====== TEXTO PARA LEITURA ======

Com o início da Copa do Mundo algumas mensagens chamam nossa
atenção: o Papa Francisco nos recordou que é um tempo de ser solidário e
ocasião de diálogo, de compreensão, de enriquecimento humano recíproco. Ele
lembra que o futebol deveria ser “uma escola para a construção de uma cultura
de encontro, que permita a paz e a harmonia entre os povos”.
A nossa Conferência Episcopal em sua mensagem “Jogando pela
Vida” recorda que a sociedade brasileira é convidada a aderir ao projeto “Copa
da Paz” e à campanha “Jogando a favor da vida – denuncie o tráfico humano”.
Recorda que “somos convocados para formar um único time, no qual todos seremos
titulares para o jogo da vida, que não admite espectadores”.
A nossa arquidiocese, detentora dos símbolos cristãos das
Olímpiadas (recebemos de Londres), iniciou a campanha pelos “100 dias de paz”
que, embora seja um tema para 2016, já começamos a trabalhar neste ano.
Por isso, diante de tanta intolerância que assistimos nos
estádios, tantas violências de uns contra outros, creio que seria bom refletir
sobre essa questão ao vivermos este tempo de Copa do Mundo e a nossa missão
neste tempo de tantas mudanças.
A Copa do Mundo de Futebol é um grande evento, que chama a
atenção de muitas pessoas desejosas de acompanharem as partidas desse esporte
surgido, em sua atual modalidade, na Inglaterra do século 19.
Não obstante à festa, existem, de modo ora mais explícito
ora mais velado, episódios de racismo contra torcedores ou jogadores
estrangeiros que acompanham ou participam de algumas pelejas futebolísticas.

======

EXERCÍCIOS ->
(1) Diga se cada afirmação concorda com o texto sobre a Copa do Mundo, respondendo sim ou não e citando literalmente as palavras do texto que decidem: (a) o futebol, em sua atual modalidade, surgiu na Inglaterra do século 19; (b) a arquidiocese recebeu de Paris os símbolos cristãos das Olimpíadas; (c) o trabalho na campanha "100 dias de paz" só começará em 2016.
(2) Troque "family" por "família" nos registros, da linha com "common name: Crawford's sedge" até o fim dos registros, ambas as pontas incluídas, e reescreva apenas essas linhas, sem alterar mais nada.
O texto e os registros não têm nenhuma relação entre si.

====== DADOS A PROCESSAR ======

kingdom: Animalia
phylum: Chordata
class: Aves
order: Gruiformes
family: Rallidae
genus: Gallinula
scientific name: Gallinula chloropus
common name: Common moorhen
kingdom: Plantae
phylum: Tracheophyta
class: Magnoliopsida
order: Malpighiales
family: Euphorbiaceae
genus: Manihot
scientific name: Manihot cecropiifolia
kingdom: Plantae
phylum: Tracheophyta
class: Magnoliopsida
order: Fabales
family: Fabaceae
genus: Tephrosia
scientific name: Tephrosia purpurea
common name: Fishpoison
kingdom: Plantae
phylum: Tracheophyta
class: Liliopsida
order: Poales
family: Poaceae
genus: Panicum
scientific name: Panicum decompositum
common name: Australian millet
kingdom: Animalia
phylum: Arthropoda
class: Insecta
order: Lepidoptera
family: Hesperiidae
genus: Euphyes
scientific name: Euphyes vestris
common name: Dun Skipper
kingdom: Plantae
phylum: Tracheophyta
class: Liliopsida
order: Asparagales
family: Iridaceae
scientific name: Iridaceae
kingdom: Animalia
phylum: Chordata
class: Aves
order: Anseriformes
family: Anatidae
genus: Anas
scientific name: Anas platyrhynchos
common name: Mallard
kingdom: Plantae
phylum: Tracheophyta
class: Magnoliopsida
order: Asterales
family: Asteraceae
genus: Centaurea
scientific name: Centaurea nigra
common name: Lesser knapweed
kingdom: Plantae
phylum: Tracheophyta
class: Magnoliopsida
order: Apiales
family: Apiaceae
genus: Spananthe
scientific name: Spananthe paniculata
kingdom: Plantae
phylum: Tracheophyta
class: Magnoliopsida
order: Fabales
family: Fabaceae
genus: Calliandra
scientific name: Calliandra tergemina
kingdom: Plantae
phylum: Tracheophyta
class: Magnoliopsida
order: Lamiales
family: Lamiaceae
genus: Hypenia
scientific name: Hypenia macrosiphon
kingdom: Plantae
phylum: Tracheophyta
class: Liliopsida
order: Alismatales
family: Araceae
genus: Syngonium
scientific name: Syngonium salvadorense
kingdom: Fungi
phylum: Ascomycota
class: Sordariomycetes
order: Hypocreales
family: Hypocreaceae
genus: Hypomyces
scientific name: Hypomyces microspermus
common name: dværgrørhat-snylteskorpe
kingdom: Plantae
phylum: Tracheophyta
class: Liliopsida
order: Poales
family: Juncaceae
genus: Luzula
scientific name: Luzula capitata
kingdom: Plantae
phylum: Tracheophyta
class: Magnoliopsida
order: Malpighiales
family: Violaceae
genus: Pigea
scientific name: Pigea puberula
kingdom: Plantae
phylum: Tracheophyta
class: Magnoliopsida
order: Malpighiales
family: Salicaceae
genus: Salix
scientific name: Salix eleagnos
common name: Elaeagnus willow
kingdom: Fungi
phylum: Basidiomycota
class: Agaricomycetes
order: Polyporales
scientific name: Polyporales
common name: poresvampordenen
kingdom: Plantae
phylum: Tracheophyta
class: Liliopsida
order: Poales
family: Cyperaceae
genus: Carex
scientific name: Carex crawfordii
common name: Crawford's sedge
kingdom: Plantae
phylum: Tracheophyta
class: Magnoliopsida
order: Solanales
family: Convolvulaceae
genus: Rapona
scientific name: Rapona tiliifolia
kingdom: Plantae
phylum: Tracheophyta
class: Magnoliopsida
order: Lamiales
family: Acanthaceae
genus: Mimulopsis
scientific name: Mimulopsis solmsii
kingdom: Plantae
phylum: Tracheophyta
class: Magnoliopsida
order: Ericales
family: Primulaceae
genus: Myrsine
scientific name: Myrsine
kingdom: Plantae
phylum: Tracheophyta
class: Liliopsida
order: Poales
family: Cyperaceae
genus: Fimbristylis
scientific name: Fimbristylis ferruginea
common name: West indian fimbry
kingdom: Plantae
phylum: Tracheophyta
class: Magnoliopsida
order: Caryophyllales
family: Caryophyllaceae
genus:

======

RESPOSTAS ->
(1)
(a) Sim: "surgido, em sua atual modalidade, na Inglaterra do século 19".
(b) Não: "recebemos de Londres".
(c) Não: "embora seja um tema para 2016, já começamos a trabalhar neste ano".

(2)
common name: Crawford's sedge
kingdom: Plantae
phylum: Tracheophyta
class: Magnoliopsida
order: Solanales
família: Convolvulaceae
genus: Rapona
scientific name: Rapona tiliifolia
kingdom: Plantae
phylum: Tracheophyta
class: Magnoliopsida
order: Lamiales
família: Acanthaceae
genus: Mimulopsis
scientific name: Mimulopsis solmsii
kingdom: Plantae
phylum: Tracheophyta
class: Magnoliopsida
order: Ericales
família: Primulaceae
genus: Myrsine
scientific name: Myrsine
kingdom: Plantae
phylum: Tracheophyta
class: Liliopsida
order: Poales
família: Cyperaceae
genus: Fimbristylis
scientific name: Fimbristylis ferruginea
common name: West indian fimbry
kingdom: Plantae
phylum: Tracheophyta
class: Magnoliopsida
order: Caryophyllales
família: Caryophyllaceae
genus:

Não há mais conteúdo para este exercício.